Partendo da questi fenomeni atmosferici, l’assessore all’Agricoltura Alessio Mammi, in commissione Politiche economiche guidata da Manuela Rontini, ha illustrano il piano per far fronte alla mancanza di acqua. “In questi anni – ha detto – abbiamo portato avanti sei obiettivi: investimenti in conoscenza e innovazione, vista l’importanza strategica del monitoraggio, della raccolta dati e della modellistica agrometeo; tutela della qualità delle acque, con 282 milioni di euro investiti; risparmio ed efficienza dell’uso dell’acqua con un investimento complessivo di 6,35 milioni di euro; il riuso delle acque reflue dei depuratori; la gestione dell’acqua a scala del bacino del Po, che resta la principale fonte di approvvigionamento (ma puntando a un’azione coordinata a scala di bacino padano per la gestione dei laghi alpini); il potenziamento di invasi e infrastrutture irrigue, con 7,3 milioni di euro per le strutture, 5,9 milioni per invasi e reti di distribuzione e 2,6 milioni per due progetti: il prolungamento del Cer nel forlivese e il recupero di una cava ad uso invaso nel parmense.

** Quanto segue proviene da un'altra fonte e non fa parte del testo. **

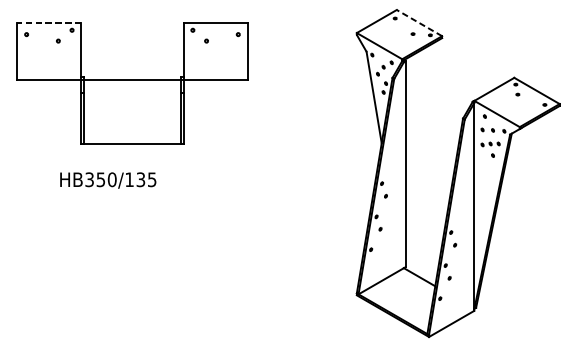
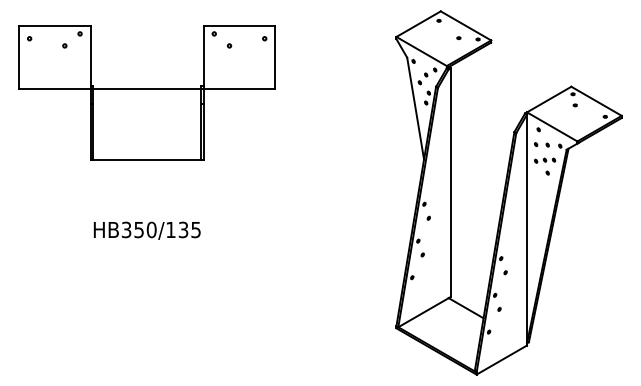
line: (49, 22) -> (54, 25), dashed -> solid
line: (419, 22) -> (465, 25), dashed -> solid
text: (107, 180) -> (146, 230), moved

Da Massimo Bulbi (Partito democratico) arriva la richiesta di “aiutare anche le piccole imprese e prevedere piccoli invasi aziendali o interaziendali”. Gabriele Delmonte (Lega) evidenzia come “i dati forniti Mammi siano identici, alcuni anche peggiorativi, a quelli che ci aveva illustrato l’assessore precedente a lui nel 2019”. E sottolinea anche come “di fatto il territorio appenninico non abbia ricevuto nessun potenziamento di infrastrutture, un territorio senza acqua che ha subito interventi in emergenza. In Val d’Enza di fatto facciamo fluire l’acqua quando non ce l’abbiamo e d’estate peschiamo acqua dall’acquedotto. Questo è un modo di lavorare che non rende merito alle nostre produzioni, perché lavoriamo sempre in emergenza”.

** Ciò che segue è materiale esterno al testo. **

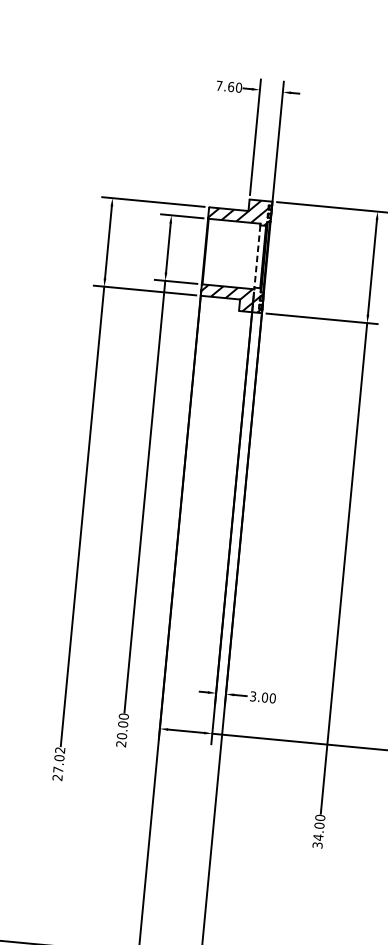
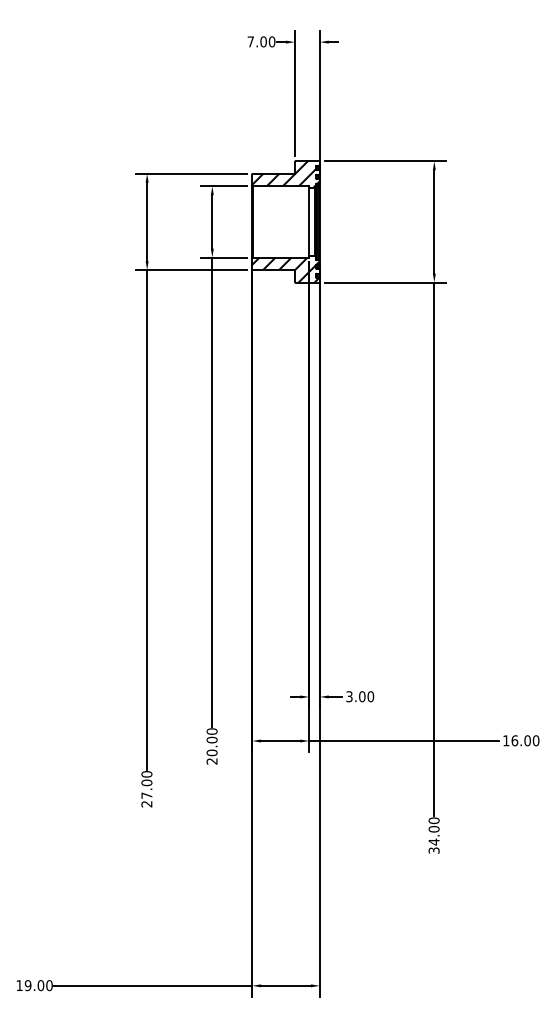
text: (231, 86) -> (263, 41), 7.60 -> 7.00
line: (257, 256) -> (309, 221), dashed -> solid
text: (59, 750) -> (146, 774), 27.02 -> 27.00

Per Silvia Zamboni di Europa Verde “la risposta non è solo aumentare offerta di acqua ma inserire anche una progettualità ai cambiamenti climatici all’interno di un piano integrato dell’agricoltura, perché non possiamo barcamenarci tra piene, alluvionali e siccità”. Per Federico Alessandro Amico (Emilia-Romagna Coraggiosa) è importante “rimettere in ripristino situazioni già esistenti, con un’attenzione particolare ai miglioramenti infrastrutturali”. Per Marco Mastacchi (Rete Civica) “bisogna avere una visione di insieme. Siamo una delle poche ragioni che spende energia e non la crea. Sento parlare di cambiamenti climatici in una chiave più ideologica che di sostanza”. Fabio Rainieri (Lega) si chiede “se l’assessore ha condiviso la legge sull’idroelettrico e se è stata condivisa con il mondo agricolo. Siamo la regione con meno invasi, anche se se ne parla da 50 anni, ma se ne parla e basta”. E secondo un altro leghista, Emiliano Occhi, “Non si è parlato di proposte”.